Avoid Alcohol and Excessive Heat
Alcohol impairs your blood vessels’ ability to tighten when you stand, which is the exact reflex your body relies on to maintain blood pressure against gravity. Research published in Circulation found that after alcohol consumption, the drop in systolic blood pressure during positional stress was double what it was after a placebo (14 mmHg versus 7 mmHg). This effect is likely dose-dependent, meaning more alcohol leads to a bigger drop. If you already run low, even moderate drinking can push you into symptomatic territory.
Hot environments, including hot showers, saunas, and humid weather, cause blood vessels to dilate near the skin’s surface for cooling. This pulls blood away from your core and lowers pressure. Keep showers warm rather than hot, and if you’re heat-sensitive, consider a shower chair to avoid standing in steam.

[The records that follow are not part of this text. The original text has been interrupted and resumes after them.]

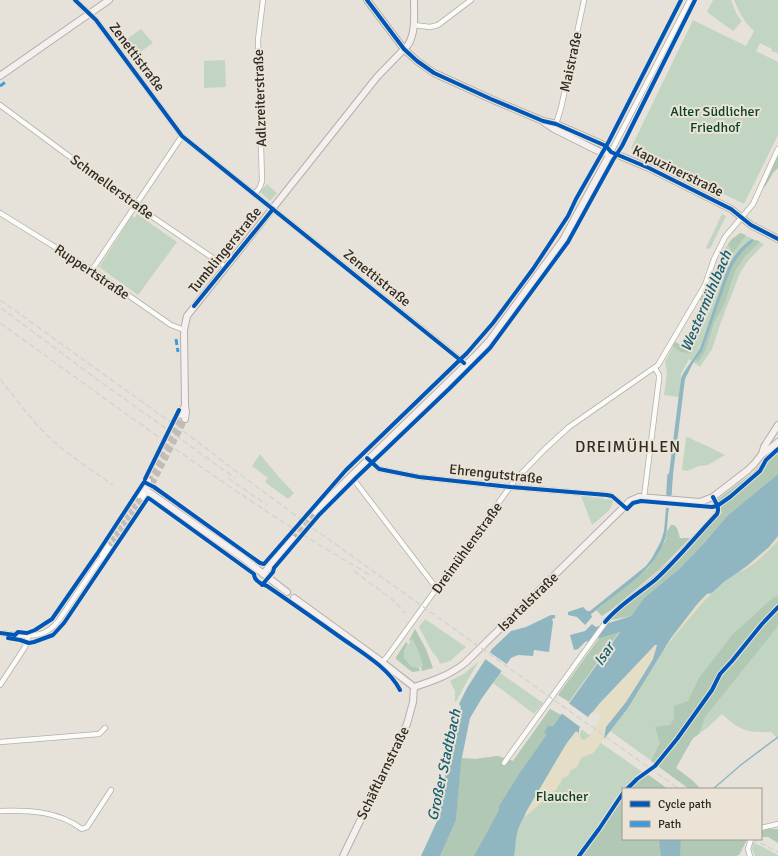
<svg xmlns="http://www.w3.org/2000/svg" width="778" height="856" viewBox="0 0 778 856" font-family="Signika,sans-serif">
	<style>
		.green { fill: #c2d5c3 }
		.forest { fill: #b0c8b4 }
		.sand { fill: #e5dec6 }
		.water { fill: #90b6c2 }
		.pier { fill: #e6e2da }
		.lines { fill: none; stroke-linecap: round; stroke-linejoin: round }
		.stream { stroke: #90b6c2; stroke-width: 1.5 }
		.canal { stroke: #90b6c2; stroke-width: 5.5 }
		.street-tunnel { stroke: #c1bdb6; stroke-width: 4.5; stroke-dasharray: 4.5 2; stroke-linecap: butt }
		.secondary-tunnel { stroke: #c1bdb6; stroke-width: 6; stroke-dasharray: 6 3; stroke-linecap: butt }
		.street-casing { stroke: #b3b0aa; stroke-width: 6 }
		.secondary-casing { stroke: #b3b0aa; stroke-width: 8 }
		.street { stroke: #fbfbf9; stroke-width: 4.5 }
		.secondary { stroke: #f5f0ef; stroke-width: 6 }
		.rail { stroke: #d5d4d2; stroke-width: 1.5; stroke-dasharray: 6 3; stroke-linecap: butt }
		.quiet { stroke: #3d9ce0; stroke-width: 3; stroke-dasharray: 6 3; stroke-linecap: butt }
		.cycleway-casing { stroke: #ebe3d5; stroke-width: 6 }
		.cycleway { stroke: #0057b8; stroke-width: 4 }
		.labels { text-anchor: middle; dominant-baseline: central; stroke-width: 4; stroke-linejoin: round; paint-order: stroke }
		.street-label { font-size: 14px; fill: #2e2b26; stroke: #ebe3d5 }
		.park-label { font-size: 14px; fill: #094325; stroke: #ebe3d5 }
		.water-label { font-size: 15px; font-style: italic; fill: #166076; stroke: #ebe3d5 }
		.quarter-label { font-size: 16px; letter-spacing: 1px; fill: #2e2b26; stroke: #ebe3d5 }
	</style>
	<rect width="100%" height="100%" fill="#e6e2da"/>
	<g class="green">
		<polygon points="713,0 731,0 737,15 742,21 733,31 707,12"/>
		<path d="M734 0H778V53L771 51 772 49 760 43 756 51 778 62V135L744 204 631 148 693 20 746 46 754 31C744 22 739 12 734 0Z"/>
		<polygon points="141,29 153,43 136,55 125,40"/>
		<polygon points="225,60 226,87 204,88 204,61"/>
		<polygon points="267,184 277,193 270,201 260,192"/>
		<polygon points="137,214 177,242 138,295 99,267 132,216 135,218"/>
		<polygon points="722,214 726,216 710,249 706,248"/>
		<polygon points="740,233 764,244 747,262 740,273 721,322 712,349 700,367 689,359 681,374 679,397 664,395 667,373 665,362 675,342 690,350 696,337 706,303 700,300 710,283 726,247 733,238 735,237"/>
		<path d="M686 437C691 437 694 441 698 442 708 446 715 450 725 455L708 465 699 466 687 471 682 470Z"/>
		<polygon points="260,454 278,476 294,493 288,499 265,482 268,478 252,466"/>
		<path d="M581 496 613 500C614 509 599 519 592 525Z"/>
		<path d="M778 536V739L771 732C747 733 739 730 722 714L707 728 693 738 671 775 610 731 628 708 663 651 698 603 712 593Z"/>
		<polygon points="425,619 466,647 450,661 440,664 438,659 431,650 419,627"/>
		<path d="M412 639 418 650 423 666C415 670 408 665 404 658V651Z"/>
		<polygon points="479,661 466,683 456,702 455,702 455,691 450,681 465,673"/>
		<polygon points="500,673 543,703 534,714 493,683"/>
		<polygon points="550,709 561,715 661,785 658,789 623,789 623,839 687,839 694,856 421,856 439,817 448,761 460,762 461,758 475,759 498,756 513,761"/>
		<polygon points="753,842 778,855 778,856 755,856 752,849"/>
	</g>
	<g class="forest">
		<polygon points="778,153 778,168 773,173 765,187 763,186"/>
		<polygon points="740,233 746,235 729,258 731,250 728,244 733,238 735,237"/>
		<path d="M756 240 760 242 746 255 735 271 724 305 714 322 707 346 703 355 698 362 695 360 702 351 730 271C736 257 744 249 756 240Z"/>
		<polygon points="726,247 728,250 728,252 708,305 695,347 690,353 681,352 673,346 675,342 690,350 696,337 706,303 700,300 710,283"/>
		<polygon points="778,446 778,474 727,516 705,542 679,569 644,598 631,616 612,620 618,612 666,572 722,513 717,500 754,472 765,458"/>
		<polygon points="671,525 674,525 677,528 680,538 690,538 660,569 611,610 602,616 596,610 648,568 659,553 665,541 667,531"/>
		<polygon points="778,596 778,626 705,717 699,734 693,738 676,768 692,780 701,789 689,789 651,761 660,743 655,727 670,725 674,719 674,706 688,701 699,678 733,634 774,597"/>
		<polygon points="415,629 426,649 433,668 422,671 421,667 423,666 418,650 412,639 410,641 409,640"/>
		<polygon points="620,631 569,702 558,695 600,637"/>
		<polygon points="406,642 408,644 404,651 404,658 411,666 419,668 420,671 412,672 396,659 396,657"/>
		<polygon points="550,709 561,715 552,726 544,733 548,733 519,774 499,806 499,810 474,856 440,856 456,820 461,758 475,759 498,756 513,761"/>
		<polygon points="647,774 668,789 631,789 635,783"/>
		<polygon points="623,799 623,839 661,839 659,842 661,856 582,856"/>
		<polygon points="769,829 778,829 778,843 768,837 761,837 761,831"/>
		<polygon points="681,839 745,839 747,840 739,855 736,856 680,856"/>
	</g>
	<g class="sand">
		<path d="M778 536V541C770 549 750 571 739 571L769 547Z"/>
		<path d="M712 593 698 608 667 645C674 632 698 597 712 593Z"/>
		<path d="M655 645H657L653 659 604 739 593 753 581 758 577 767 571 770 568 776 563 778 556 790 547 794 542 802 524 818C528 804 537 791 545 779 555 762 564 746 576 731L579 733 581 739 584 740 590 736 600 717V714L596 712 591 713Z"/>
	</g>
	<g class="water">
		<path d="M752 239 754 241C743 250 736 258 730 271L702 351 693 363 685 379 672 482H668L681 378 684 372 700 349 727 269C733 257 740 247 752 239Z"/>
		<path d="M778 474V536L769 547 747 566 724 582 712 593 707 594 698 603 671 638 628 708 604 739 606 727 626 702 642 677 653 659 657 645H655L599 704 580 728 579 733 576 731 566 744 526 812C524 818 521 821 519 827 515 836 516 846 514 856H474L499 810V806L519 774 547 734 544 733 548 726H553L620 632 585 642 578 649 574 650 570 635 585 631 592 624 596 627 631 616 644 598 679 569 705 542 727 516Z"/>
		<path d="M666 508H669C667 519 668 529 665 539 656 571 617 591 594 612L591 614 592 617 585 625 577 617 568 615V612L583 607 587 611H590L646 566 652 558 661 541 664 531Z"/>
		<polygon points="551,615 555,615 555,618 552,619 553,622 549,652 534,650 533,656 518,655 511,658 482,698 470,718 461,762 456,820 440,856 421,856 439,817 451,739 461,707 459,704 467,688 492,649 511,631 526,627"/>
		<polygon points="661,839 681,839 680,856 661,856 659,842"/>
	</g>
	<g class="pier">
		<polygon points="488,651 508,665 503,672 484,658"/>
		<polygon points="567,702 588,717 591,713 595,712 582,729 579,735 579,730 580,727 560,712"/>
	</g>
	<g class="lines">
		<polyline class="stream" points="713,789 742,764 778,737"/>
		<polyline class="canal" points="669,494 670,476"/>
		<g class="street-tunnel">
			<polyline points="107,545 139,496"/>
			<polyline points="110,548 143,498"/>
		</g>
		<g class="secondary-tunnel">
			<polyline points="148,481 181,415"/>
			<polyline points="152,484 185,419"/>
			<polyline points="293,539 315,512"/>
		</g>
		<g class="street-casing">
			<g id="street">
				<polyline points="75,0 96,20 182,136 466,364"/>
				<polyline points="414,25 430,27 438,25 471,0"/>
				<polyline points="0,105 135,205 226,267"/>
				<polyline points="556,124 561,108 584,0"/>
				<polyline points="611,152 690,0"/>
				<polyline points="255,194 260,187 262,181 258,40 263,0"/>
				<polyline points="0,213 92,270 171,325 184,330"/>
				<polyline points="92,270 182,136"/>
				<polyline points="368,459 379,469 419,477 511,487 607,495 612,496 624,506"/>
				<polyline points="351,476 437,589"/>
				<polyline points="139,496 146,490"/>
				<polyline points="644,497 659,379 659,375 655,368"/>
				<polyline points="143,498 146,490"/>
				<polyline points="102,554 107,545"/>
				<path d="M0 633C23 635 43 642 59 620L99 561 110 548"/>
				<polyline points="382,662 387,657 515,480 545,449 569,427 658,365 705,285 714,259 725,237 753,204 778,149"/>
				<polyline points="0,685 25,647 28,637"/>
				<polyline points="0,742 99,734 105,728"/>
				<path d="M504 763 608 619 621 606 655 579 675 560 717 514C720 508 716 503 713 497"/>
				<path d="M0 811C29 810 58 811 82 829L87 827 111 790"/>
				<polyline points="761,828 778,824"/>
				<polyline points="750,856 748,849 751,839"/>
			</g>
		</g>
		<g class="secondary-casing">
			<g id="secondary">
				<polyline points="367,0 404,49 417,61 434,73 491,99 543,121 556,124 606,146 611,152"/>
				<polyline points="0,76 109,0"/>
				<polyline points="545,123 554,129 602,153 611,152 649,168 731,209 751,225 778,239"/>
				<polyline points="181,415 185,405"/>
				<path d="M185 419 186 412 185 405 184 330 187 316 377 77 408 45C416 32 414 15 414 0"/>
				<polyline points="762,454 767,451 778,442"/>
				<polyline points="146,490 243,558 287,592"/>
				<polyline points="146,490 148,481"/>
				<polyline points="315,512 351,476 475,356 489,341 563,240 611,152"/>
				<polyline points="263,574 293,539"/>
				<polyline points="294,598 382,662 414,687"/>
				<path d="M414 687C433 681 450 675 465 663L630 501 639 497 700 502 713 497 748 470 754 464 762 454 764 447 778 425"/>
				<polyline points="343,856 407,724 413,702 414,687"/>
			</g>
		</g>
		<use href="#street" class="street"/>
		<use href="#secondary" class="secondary"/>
		<g class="rail">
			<polyline points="0,300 190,436 241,475 314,529 679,789"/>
			<polyline points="1,308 98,380 235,478"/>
			<path d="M0 323C122 410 242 502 372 576"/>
			<path d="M0 379C16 399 31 420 50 438 69 456 92 470 113 485"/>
			<polyline points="228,478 267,505"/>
			<polyline points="354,571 393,600 405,613"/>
			<polyline points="752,839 778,852"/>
		</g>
		<g class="quiet">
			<polyline points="0,86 7,81"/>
			<polyline points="176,339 178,352"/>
		</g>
		<g class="cycleway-casing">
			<g id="cycleway">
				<polyline points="75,0 96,20 182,136 464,363"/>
				<polyline points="367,0 404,49 417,61 434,73 491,99 543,121 556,124 606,146 611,152 649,168 731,209 751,225 778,239"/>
				<polyline points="194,306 273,209"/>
				<polyline points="367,458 379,469 419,477 511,487 607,495 612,496 627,509 633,503 641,501 712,507 717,506 730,497 760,471 766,460 778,449"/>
				<polyline points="145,479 179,410"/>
				<polyline points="262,585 273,572 274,568 319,515 358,476 449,389 490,348 568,242 613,160 622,146 695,0"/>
				<path d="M605 622C619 605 638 594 655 580 677 560 696 536 717 514 720 508 716 503 713 497"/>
				<polyline points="0,633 15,635 18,632 27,633 35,630 52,619 97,554 144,482 154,487 260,563 264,564 346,470 467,353 493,323 533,269 568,216 576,199 609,141 681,0"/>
				<path d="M8 638 20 640 29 643 34 642 53 635 64 623 148 498 150 499 254 574C254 581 261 584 267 586 292 603 316 620 340 637 361 652 388 667 400 690"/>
				<polyline points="627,789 637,779 655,766 677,739 712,690 720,674 732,661 762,624 778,607"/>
				<polyline points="579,856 599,829 623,793"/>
			</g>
		</g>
		<use href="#cycleway" class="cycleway"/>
	</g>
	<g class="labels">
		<g class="street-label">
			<text transform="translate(137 57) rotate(53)">Zenettistraße</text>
			<text transform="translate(571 62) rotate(-78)">Maistraße</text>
			<text transform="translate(260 98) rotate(-92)">Adlzreiterstraße</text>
			<text transform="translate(678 171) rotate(26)">Kapuzinerstraße</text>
			<text transform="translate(112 187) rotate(36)">Schmellerstraße</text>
			<text transform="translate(225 250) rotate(-51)">Tumblingerstraße</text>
			<text transform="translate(92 272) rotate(34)">Ruppertstraße</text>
			<text transform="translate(377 278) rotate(39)">Zenettistraße</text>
			<text transform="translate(496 474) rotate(6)">Ehrengutstraße</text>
			<text transform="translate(467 548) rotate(-54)">Dreimühlenstraße</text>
			<text transform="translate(528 602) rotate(-44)">Isartalstraße</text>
			<text transform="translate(383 773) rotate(-64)">Schäftlarnstraße</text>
		</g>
		<g class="park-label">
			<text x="715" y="111">Alter Südlicher<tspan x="715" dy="16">Friedhof</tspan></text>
			<text x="562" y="796">Flaucher</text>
		</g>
		<g class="water-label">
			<text transform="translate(706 301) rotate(-67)">Westermühlbach</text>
			<text transform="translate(604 654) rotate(-56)">Isar</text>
			<text transform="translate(444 765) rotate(-78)">Großer Stadtbach</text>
		</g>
		<g class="quarter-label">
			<text x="628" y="447">DREIMÜHLEN</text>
		</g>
	</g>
	<rect x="622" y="788" width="140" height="52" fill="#ebe3d5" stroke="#9f998f"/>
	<rect x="630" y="801" width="20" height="6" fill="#0057b8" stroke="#9f998f"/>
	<text x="658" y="808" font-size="12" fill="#2e2b26">Cycle path</text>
	<rect x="630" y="821" width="20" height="6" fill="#3d9ce0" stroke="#9f998f"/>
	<text x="658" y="828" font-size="12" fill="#2e2b26">Path</text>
</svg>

When Lifestyle Changes Aren’t Enough
If salt, fluids, compression, and positioning adjustments don’t resolve your symptoms, medications can help. One commonly prescribed option works by increasing blood volume through sodium retention. Another works by narrowing blood vessels so they hold pressure more effectively when you stand. Both are specifically used for orthostatic hypotension and require a prescription.
Low blood pressure that causes confusion, cold or clammy skin, rapid shallow breathing, or a weak and rapid pulse is a medical emergency. These are signs of shock, meaning your organs aren’t getting enough blood flow, and that situation requires immediate treatment.